Nano filtration is a membrane liquid separation technology that is positioned between reverse osmosis (RO) and ultrafiltration. While RO can remove the smallest of solute molecules, in the range of 0.0001 micron in diameter and smaller, nanofiltration (NF) removes molecules in the 0.001 micron range.

NF is essentially a lower-pressure version of reverse osmosis where the purity of product water is not as critical as pharmaceutical grade water, or the level of dissolved solids to be removed is less than what is typically encountered in brackish water or seawater. As such, nanofiltration is especially suited to treatment of well water or water from many surface supplies like rivers or lakes.

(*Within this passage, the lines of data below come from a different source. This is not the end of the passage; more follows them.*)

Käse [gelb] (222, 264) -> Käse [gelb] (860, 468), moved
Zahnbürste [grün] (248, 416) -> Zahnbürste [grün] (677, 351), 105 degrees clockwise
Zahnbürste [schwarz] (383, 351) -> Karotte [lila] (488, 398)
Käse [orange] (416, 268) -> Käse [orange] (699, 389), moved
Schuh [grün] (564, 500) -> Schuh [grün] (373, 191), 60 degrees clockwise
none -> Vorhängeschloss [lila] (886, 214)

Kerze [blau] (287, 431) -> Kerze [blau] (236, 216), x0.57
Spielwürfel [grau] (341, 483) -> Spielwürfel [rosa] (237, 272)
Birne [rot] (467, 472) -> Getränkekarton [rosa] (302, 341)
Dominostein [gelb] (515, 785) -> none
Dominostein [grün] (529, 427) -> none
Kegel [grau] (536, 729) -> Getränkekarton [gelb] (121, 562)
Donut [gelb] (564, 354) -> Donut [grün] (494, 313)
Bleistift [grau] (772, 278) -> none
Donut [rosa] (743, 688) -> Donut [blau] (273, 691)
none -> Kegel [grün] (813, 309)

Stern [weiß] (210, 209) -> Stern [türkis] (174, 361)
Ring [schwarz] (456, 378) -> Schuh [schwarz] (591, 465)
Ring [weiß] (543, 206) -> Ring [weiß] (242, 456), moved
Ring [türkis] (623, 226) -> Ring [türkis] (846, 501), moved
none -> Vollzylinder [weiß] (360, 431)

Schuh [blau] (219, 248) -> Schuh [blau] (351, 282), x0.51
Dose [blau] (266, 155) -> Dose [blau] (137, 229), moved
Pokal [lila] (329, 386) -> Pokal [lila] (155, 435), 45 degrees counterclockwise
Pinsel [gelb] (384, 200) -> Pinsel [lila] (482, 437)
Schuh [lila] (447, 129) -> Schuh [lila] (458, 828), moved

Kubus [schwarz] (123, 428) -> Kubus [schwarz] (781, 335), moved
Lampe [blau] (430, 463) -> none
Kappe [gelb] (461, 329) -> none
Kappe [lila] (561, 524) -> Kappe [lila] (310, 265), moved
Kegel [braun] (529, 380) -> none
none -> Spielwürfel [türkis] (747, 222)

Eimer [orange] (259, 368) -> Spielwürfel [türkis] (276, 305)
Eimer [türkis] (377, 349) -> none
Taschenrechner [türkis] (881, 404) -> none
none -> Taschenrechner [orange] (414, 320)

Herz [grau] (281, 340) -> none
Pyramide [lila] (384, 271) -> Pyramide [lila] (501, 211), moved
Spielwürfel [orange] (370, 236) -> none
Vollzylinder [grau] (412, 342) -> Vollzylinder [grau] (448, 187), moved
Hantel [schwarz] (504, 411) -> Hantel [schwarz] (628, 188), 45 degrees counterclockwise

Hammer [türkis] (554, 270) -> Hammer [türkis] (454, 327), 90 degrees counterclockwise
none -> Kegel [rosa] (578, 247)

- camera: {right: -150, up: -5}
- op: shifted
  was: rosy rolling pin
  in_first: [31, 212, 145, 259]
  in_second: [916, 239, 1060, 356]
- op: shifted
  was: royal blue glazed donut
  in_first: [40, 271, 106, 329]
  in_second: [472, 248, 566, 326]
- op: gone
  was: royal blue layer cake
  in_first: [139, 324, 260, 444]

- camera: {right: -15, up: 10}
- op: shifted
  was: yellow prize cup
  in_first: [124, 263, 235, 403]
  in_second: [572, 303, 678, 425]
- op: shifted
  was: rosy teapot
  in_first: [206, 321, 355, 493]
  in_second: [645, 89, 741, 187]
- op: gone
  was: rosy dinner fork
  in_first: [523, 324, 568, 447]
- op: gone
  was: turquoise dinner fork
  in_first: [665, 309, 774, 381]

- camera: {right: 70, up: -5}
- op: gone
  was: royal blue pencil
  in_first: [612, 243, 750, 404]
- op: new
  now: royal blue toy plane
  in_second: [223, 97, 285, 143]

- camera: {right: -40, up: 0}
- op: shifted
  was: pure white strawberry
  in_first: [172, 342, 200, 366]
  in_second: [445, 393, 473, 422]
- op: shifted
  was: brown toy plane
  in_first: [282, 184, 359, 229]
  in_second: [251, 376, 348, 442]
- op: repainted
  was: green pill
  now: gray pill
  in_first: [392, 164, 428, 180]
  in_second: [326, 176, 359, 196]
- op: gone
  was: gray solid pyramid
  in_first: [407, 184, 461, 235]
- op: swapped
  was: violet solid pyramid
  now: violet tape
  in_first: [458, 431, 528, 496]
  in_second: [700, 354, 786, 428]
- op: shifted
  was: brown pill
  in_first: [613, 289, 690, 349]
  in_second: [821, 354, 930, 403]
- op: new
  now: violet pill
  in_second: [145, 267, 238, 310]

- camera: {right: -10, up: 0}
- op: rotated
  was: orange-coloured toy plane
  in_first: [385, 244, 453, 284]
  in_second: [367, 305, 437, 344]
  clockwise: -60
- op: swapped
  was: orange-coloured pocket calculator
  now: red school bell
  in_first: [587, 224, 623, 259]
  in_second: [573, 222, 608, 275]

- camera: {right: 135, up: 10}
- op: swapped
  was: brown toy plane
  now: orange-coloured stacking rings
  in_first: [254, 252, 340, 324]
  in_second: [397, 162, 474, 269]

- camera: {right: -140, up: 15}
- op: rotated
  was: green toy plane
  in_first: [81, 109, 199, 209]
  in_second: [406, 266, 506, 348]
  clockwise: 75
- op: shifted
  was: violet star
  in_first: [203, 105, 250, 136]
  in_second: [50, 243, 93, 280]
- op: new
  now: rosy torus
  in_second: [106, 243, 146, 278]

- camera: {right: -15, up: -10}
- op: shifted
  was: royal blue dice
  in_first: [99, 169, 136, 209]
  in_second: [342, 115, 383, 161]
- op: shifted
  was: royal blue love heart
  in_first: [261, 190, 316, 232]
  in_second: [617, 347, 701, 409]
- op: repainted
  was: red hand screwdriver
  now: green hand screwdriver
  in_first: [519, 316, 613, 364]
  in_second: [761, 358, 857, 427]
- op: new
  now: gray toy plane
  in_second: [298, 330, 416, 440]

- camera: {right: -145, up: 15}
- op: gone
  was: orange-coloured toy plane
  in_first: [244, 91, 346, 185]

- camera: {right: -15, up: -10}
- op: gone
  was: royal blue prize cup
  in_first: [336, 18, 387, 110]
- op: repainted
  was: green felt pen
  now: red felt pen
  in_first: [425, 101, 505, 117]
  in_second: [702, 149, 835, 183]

Nanofiltration is used where the high salt rejection of reverse osmosis is not necessary. Yet NF is still capable of removing hardness elements such as calcium or magnesium. Like RO, NF is also capable of removing bacteria and viruses as well as organic-related color without generating undesirable chlorinated hydrocarbons and trihalomethanes (THMs). Nanofiltration is also used to remove pesticides and other organic contaminants from surface and ground waters to help ensure the safety of public drinking water supplies.

Sometimes referred to as “membrane softening,” nanofiltration is an attractive alternative to lime softening or sodium chloride zeolite softening technologies. And since NF operates on lower pressure than does RO, energy costs are lower than for a comparable RO treatment system.